◆ Exercise instructions ◆
• a. Reproduce word for word the part of the WhatsApp post starting with "Come on, there" and going on through "handle this scenario.".
• b. According to the WhatsApp post, how long ago did the writer uninstall WhatsApp?

◆ Text ◆
Start of Block

WhatsApp is indeed a great communication tool. It provides fast talking, immediate responses, relatively large group conversations, (almost) free voice chatting and more. It’s a great way of sharing instant shots, selfies, short videos and voice messages. All these things in near real time. You send a message and the recipient gets it in a matter of a sub-second.
But all these features turned WhatsApp into a problem for me. Every conversation call for immediate attention. This mean interruption. And the immediateness of instant messaging turns it all into a bigger problem: anxiety! I’ll expand on that.
The very nature of WhatsApp (and other apps alike) communication is the instant conversation. It’s not meant to be left to for follow up or later answering. When one sends a direct message via an instant messaging app, the expected behavior is that the recipient responds to it right away.
But at least for me this is not always possible. In fact, it’s almost never the case. Most of the time I want to concentrate on some task that needs to be completed, work related or not. Every instant messaging app uses notification popups and sounds in order to achieve its goal of being instant.
Here comes the first problem. These notifications cause an urge to check for the messages, not to speak of curiosity. And there you go interrupt what you are doing. You see a notification, open the app, check the messages, respond to some, smile at others, watch a video and go back to work. And in no time that notification pops up again. Repeat that all day long. Bye bye productivity.
Ok, someone could say you can simply let it there. You don’t have to stop what you’re doing to answer your WhatsApp messages. Fine, but even if you don’t go read or respond to the incoming messages you know they are still there waiting.
Here comes the second problem. This situation causes anxiety. As soon as the notification arrives you already know there is an action required from you. There is something pending. It starts a background job on your brain that tells you someone could be trying to talk to you.
Come on, there is no way to really focus on a task when you are unconsciously wanting or thinking of other pending stuff (have you heard of Getting Things Done?). Furthermore, what’s the point in using an instant messaging app if you’re not using it’s instant messaging feature? There are better tools to help you handle this scenario.
Leaving WhatsApp apart has been one of the most beneficial things I’ve done to myself recently. Small talk overload, useless media flood, tons of porn, flamed discussions about soccer and politics. Of course these things are not application’s fault. People who make bad use of these tech resources make me run away. Although I have nothing against WhatsApp or any other instant messaging app, I’m now free from all that bullshit.
Now I’m back to e-mail and phone based communication. It’s way better suited for the asynchronous communication I need to maintain focus. You have something to ask me or show me? Send me an e-mail. You need instant, online confirmation from me? Call me by phone.
It’s only one week since I uninstalled WhatsApp from my phone and the results have been impressively good. Not only my concentration power has recovered a lot but also now I can dedicate more time to get up to date with my Pocket reading queue, finish some Udemy game dev courses and even work on my photography post production.

End of Block

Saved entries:
Start of Block

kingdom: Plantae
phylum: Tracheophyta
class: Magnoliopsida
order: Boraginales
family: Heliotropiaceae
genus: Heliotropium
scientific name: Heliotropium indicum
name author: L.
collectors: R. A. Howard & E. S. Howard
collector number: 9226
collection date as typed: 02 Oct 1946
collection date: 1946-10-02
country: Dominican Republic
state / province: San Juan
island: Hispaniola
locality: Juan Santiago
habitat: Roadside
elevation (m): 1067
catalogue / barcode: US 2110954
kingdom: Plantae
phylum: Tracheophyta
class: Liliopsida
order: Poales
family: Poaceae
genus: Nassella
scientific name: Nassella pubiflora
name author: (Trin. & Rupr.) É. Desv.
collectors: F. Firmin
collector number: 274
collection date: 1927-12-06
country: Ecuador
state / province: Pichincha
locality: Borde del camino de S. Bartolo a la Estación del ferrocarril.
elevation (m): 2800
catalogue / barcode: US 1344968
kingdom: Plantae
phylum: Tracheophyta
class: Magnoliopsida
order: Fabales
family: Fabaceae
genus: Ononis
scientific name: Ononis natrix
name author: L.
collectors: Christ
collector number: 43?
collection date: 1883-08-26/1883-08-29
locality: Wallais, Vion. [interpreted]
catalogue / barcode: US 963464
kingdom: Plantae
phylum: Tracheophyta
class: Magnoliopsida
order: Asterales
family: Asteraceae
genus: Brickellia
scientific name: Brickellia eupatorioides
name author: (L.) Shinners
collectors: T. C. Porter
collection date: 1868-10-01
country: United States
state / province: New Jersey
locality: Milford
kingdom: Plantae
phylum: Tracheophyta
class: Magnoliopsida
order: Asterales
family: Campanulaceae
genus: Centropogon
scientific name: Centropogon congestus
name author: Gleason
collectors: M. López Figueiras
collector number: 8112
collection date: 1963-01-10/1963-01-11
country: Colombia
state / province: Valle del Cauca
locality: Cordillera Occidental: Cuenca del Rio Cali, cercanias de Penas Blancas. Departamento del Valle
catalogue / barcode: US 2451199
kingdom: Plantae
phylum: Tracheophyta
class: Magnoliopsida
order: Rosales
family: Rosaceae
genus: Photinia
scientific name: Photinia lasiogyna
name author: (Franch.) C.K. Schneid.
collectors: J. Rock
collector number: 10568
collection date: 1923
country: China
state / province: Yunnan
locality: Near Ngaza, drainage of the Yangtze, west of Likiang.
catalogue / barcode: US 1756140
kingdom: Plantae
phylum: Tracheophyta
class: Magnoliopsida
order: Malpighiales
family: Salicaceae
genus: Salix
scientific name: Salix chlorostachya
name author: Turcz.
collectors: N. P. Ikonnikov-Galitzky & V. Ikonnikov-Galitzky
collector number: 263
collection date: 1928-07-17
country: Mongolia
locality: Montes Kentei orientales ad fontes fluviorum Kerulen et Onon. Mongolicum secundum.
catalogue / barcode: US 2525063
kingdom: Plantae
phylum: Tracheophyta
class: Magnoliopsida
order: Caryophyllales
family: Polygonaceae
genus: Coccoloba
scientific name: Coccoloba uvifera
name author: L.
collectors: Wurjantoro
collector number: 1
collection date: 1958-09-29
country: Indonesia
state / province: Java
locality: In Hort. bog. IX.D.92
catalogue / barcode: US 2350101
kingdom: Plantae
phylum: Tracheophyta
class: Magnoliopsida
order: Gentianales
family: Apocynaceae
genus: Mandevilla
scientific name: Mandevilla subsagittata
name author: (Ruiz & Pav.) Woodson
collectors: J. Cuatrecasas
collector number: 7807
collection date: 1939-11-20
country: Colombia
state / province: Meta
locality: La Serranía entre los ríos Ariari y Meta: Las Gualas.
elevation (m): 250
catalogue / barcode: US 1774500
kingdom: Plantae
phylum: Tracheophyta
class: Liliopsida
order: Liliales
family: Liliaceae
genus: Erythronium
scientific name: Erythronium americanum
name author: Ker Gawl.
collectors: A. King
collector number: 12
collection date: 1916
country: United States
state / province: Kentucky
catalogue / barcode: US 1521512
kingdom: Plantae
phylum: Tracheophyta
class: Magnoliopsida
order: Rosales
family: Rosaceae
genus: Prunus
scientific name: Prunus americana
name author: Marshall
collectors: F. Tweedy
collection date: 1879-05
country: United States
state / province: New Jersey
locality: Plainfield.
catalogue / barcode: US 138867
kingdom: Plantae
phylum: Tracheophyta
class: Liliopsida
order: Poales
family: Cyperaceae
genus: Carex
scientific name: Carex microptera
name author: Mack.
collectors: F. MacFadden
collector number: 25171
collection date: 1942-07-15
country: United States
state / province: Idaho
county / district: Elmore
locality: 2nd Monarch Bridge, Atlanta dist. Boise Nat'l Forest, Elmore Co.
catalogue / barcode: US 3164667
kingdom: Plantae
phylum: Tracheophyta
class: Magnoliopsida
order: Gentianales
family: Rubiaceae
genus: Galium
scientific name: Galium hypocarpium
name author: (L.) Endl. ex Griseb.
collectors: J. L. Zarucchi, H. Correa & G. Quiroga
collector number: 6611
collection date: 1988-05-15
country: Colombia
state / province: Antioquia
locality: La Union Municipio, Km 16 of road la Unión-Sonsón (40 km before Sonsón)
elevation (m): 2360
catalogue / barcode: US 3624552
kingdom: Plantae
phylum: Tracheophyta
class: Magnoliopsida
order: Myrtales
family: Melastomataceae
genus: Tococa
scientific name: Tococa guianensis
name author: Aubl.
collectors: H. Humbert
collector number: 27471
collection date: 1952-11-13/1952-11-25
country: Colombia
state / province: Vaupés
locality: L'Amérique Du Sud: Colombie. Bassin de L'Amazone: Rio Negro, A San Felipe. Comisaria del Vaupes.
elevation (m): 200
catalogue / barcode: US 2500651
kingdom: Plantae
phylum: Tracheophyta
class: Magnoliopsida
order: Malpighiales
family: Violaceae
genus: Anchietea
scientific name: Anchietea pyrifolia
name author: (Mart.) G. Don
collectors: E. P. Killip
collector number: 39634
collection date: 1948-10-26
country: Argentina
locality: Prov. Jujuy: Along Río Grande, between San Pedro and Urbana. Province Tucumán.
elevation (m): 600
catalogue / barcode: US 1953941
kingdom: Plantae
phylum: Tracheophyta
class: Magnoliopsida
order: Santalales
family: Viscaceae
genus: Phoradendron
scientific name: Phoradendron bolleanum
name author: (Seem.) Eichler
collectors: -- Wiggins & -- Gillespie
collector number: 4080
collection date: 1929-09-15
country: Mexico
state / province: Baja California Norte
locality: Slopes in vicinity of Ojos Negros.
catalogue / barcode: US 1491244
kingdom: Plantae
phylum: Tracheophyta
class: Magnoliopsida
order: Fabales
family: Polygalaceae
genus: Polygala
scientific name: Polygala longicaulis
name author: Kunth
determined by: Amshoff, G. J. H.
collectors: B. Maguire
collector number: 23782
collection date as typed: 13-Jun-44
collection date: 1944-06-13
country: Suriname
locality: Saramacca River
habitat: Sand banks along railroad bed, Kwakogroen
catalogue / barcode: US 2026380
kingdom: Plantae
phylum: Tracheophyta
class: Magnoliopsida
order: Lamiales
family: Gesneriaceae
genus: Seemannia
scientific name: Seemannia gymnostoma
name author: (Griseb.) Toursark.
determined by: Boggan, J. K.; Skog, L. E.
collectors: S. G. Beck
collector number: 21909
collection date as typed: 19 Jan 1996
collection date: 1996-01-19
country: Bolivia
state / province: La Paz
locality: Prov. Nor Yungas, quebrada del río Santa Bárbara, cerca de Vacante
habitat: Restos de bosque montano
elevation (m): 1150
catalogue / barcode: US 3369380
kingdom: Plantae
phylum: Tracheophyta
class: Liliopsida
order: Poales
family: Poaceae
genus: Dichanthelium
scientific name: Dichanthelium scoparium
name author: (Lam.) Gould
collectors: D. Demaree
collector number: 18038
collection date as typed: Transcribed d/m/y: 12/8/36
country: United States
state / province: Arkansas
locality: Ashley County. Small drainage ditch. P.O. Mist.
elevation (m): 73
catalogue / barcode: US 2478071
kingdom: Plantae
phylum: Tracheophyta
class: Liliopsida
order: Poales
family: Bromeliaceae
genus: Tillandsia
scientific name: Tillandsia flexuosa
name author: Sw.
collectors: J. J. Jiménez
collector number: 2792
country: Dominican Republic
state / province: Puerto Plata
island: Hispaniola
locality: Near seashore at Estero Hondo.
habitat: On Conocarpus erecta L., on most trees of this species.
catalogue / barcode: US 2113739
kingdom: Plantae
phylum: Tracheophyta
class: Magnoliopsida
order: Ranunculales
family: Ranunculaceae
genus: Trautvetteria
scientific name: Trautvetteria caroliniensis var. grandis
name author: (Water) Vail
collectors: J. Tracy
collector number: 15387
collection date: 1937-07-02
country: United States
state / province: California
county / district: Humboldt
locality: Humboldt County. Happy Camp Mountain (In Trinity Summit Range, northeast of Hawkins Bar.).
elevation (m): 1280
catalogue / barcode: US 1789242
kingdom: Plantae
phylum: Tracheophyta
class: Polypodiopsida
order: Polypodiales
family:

End of Block

◆ Answer list ◆
• a.
Come on, there is no way to really focus on a task when you are unconsciously wanting or thinking of other pending stuff (have you heard of Getting Things Done?). Furthermore, what’s the point in using an instant messaging app if you’re not using it’s instant messaging feature? There are better tools to help you handle this scenario.

• b. One week.